The authors use a 3-arm technique to perform the operation. The camera port is placed diagonally, opposite the robot, in line with the hilum. A hand-breadth on either side marks the sites for the working arms of the robot. An axillary port is placed in the 2nd intercostal space, just above the 3rd rib. This is usually the widest intercostal space, which allows the removal of the specimen in the later part of the operation. Two additional ports are placed in the back, just anterior to the paraspinous muscle. The superior port is in line with the hilum. The authors usually place a Foerster clamp through the superior port to retract the lung (this should line up with the hilum). The inferior port is placed just above the level of the diaphragm. This port allows the assistant to retract, aspirate, and staple.


After port placement, the authors routinely use CO2 insufflation to provide better exposure. It pushes the diaphragm down and displaces the mediastinum to the opposite side. The heart and pericardium can often limit the view on the left side. After the pleura is examined, the anatomy of the lung is defined, the mass is identified, and the fissures are defined. Level 5 lymph nodes are dissected and sent for frozen section.

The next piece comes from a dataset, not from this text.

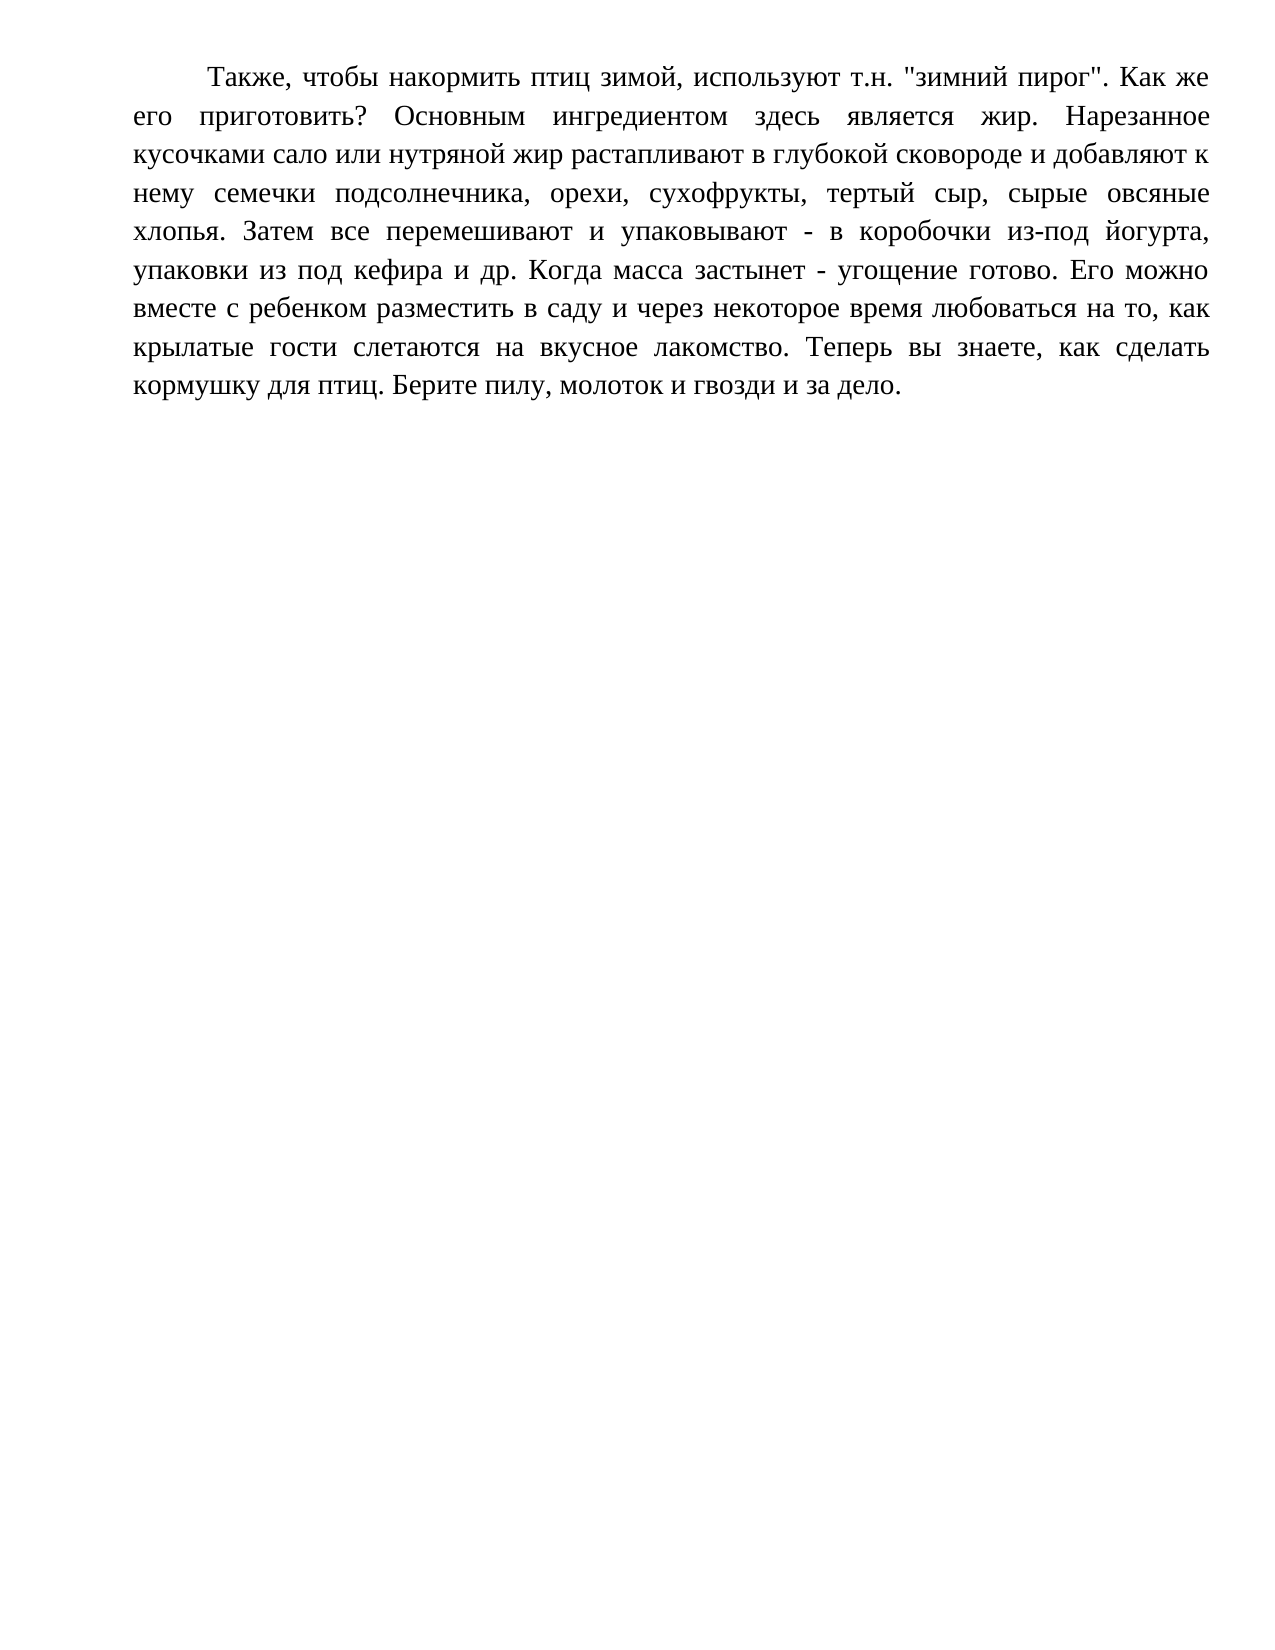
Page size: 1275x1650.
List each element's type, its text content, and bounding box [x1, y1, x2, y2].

text Также, чтобы накормить птиц зимой, используют т.н. "зимний пирог". Как же его приготовить? Основным ингредиентом здесь является жир. Нарезанное кусочками сало или нутряной жир растапливают в глубокой сковороде и добавляют к нему семечки подсолнечника, орехи, сухофрукты, тертый сыр, сырые овсяные хлопья. Затем все перемешивают и упаковывают - в коробочки из-под йогурта, упаковки из под кефира и др. Когда масса застынет - угощение готово. Его можно вместе с ребенком разместить в саду и через некоторое время любоваться на то, как крылатые гости слетаются на вкусное лакомство. Теперь вы знаете, как сделать кормушку для птиц. Берите пилу, молоток и гвозди и за дело. [133, 59, 1211, 401]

The authors prefer to perform an anterior to posterior approach, using a harmonic scalpel. The mediastinal pleura is opened. It is very important to define the venous anatomy, and removal of the 10L lymph node at the crotch of the pulmonary artery and pulmonary vein helps with this. Once the lingular vein is divided, the bronchial anatomy is defined. The lingular bronchus is identified and a test clamp is performed before dividing it. This reveals the pulmonary arterial system. At this point, completion of the fissure helps make placement of the staplers for vascular division easier. The branches of the lingular artery are divided. The lingula is stapled off from the remainder of the upper lobe. The authors routinely release the inferior pulmonary ligament and perform a lymph node harvest at this site.

The harmonic scalpel is exchanged for a hook cautery. The pleura and muscle are scored at the axillary port site. The specimen is placed in an Endocatch bag, along with any remaining lymph nodes and suture material. The bag is then pulled snug to the chest wall. The chest cavity is thoroughly washed out with 2.5 liters of saline. The saline is collected in the suction canister with 5,000 units of heparin, and routinely sent off for pleural fluid cytology. A leak test is performed. Multilevel Marcaine intercostal nerve blocks are performed. Pleural drainage tubes (1 chest tube, 1 Blake drain) are placed prior to completion of the operation. The specimen is removed and the robot is undocked. Patients are routinely extubated in the operating room.

Postoperative Management

Aggressive pain control with a PCA is used. Pulmonary toilet and ambulation is of utmost importance. The anterior apical chest tube is placed to water seal the morning of postoperative day one, and usually is removed by the afternoon. After the chest tube is removed, medications are transitioned to oral form. Patients are routinely discharged home on postoperative day two with a Blake drain connected to a bulb. This is removed on postoperative day five in the clinic.


The elderly patient in this video sailed through his post-operative course. 30 lymph nodes were examined by the pathologist. The final pathologic diagnosis was a pT2aN0M0 squamous cell carcinoma with basaloid features. The robot assisted technique is an excellent approach for this operation.


very nice technical presentation, I just wonder what's the advantage over a VATS approach beside a slightly larger operating port? Does this translate into significantly reduced hospital stay, morbidity, or cost?